Soft Computing is a form of computing that is based on data or information that is not or less accurate (imperfect), or that contains uncertainty. The data generated by the sensor is one example of physical quantity information that is less accurate or always contains uncertainty. Therefore, data processing based on soft computing for sensor measurement results is the right choice, which is able to handle the uncertainties in order to produce information, conclusions or decisions that are relatively accurate. In this research study, one type of soft computing, that is fuzzy logic, was applied to design a flow-rate controller. It was expected that by implementing fuzzy logic in the controller, it can handle inaccurate flowmeter sensor readings, therefore a reliable controller can be designed even it uses a low-cost inaccurate flowmeter. Fuzzy logic in this controller uses 2 fuzzy sets, namely error and change of error. Each fuzzy set has 5 membership functions, namely large negative (NB), negative medium (NM), zero (ZO), positive medium (PM) and large positive (PB). This fuzzy system is implemented in a personal computer (PC) that functions as the center of controller that retrieves data from the OLE for Process Control (OPC) server, while the data is actually taken from PLC that is directly connected to the plant. The PC communicates with the PLC using ethernet communication.

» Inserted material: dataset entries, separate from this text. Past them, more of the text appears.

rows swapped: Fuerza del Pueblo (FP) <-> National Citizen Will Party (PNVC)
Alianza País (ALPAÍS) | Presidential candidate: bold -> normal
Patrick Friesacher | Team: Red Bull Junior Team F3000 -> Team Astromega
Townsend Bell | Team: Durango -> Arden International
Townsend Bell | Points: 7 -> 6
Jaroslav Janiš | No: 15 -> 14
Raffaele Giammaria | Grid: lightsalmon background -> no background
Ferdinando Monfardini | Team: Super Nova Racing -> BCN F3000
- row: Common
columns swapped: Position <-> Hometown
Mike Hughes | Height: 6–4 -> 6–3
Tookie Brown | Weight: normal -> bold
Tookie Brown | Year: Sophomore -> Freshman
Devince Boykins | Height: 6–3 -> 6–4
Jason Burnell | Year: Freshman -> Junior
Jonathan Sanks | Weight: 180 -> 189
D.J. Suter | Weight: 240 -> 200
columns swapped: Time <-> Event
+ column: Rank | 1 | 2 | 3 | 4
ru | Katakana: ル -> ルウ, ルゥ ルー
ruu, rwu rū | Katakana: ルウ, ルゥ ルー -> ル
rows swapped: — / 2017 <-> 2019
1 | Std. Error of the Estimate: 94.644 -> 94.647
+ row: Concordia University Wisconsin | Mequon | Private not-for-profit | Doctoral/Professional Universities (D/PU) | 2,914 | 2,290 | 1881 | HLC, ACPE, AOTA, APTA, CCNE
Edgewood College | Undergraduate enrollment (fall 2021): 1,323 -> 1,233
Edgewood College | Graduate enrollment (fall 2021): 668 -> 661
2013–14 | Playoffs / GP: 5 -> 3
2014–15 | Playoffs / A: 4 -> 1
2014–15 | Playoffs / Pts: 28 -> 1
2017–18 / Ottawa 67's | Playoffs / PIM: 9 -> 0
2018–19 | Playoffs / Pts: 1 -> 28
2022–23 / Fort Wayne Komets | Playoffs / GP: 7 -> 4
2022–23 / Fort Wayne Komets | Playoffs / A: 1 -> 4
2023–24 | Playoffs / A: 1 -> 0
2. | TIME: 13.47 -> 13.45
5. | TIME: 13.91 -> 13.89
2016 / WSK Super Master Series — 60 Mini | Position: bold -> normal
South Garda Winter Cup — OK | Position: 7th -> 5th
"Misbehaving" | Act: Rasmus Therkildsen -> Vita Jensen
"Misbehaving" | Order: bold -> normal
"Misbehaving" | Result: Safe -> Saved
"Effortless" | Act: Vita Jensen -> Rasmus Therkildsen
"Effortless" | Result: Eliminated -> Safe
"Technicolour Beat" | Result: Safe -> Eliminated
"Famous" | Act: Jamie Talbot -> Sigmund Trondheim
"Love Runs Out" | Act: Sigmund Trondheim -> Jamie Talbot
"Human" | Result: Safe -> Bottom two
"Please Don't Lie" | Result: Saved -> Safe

PC is involved in this design because of the limitations of PLC that cannot be programmed using common programming languages, such as MATLAB. The developed fuzzy logic-based controller is operated on a lab-scale prototype plant, and the analysis of performance is verified experimentally, and monitored using MATLAB SIMULINK. Based on the experimental results it can be concluded that the fuzzy logic-based controller is better than the conventional PID controller. The results show that the fuzzy logic controller is faster to reach steady-state which is 24.42 seconds without overshoot and has a lower root-mean-square error (rmse) of 0.69 compared to the PID controller which is 48.6 seconds with an overshoot of 16.2% and has RMSE about 3.58.